§ About this task:
Since the pictures are not wanted, reproduce only the rest of the records, exactly as given.

Start of Entries supplied

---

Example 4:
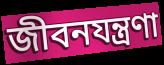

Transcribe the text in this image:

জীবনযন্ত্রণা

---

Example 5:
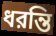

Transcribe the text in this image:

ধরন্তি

End of Entries supplied

§ Exercise response:
---

Example 4:

Transcribe the text in this image:

জীবনযন্ত্রণা

---

Example 5:

Transcribe the text in this image:

ধরন্তি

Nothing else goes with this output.